> [Work order] Print the records exactly. Miss nothing.

>>>>

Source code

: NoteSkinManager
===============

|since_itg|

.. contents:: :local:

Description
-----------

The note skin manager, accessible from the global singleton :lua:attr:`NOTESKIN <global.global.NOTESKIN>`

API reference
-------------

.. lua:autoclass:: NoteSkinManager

<<<<

> [Answer box]
Source code

: NoteSkinManager
===============

|since_itg|

.. contents:: :local:

Description
-----------

The note skin manager, accessible from the global singleton :lua:attr:`NOTESKIN <global.global.NOTESKIN>`

API reference
-------------

.. lua:autoclass:: NoteSkinManager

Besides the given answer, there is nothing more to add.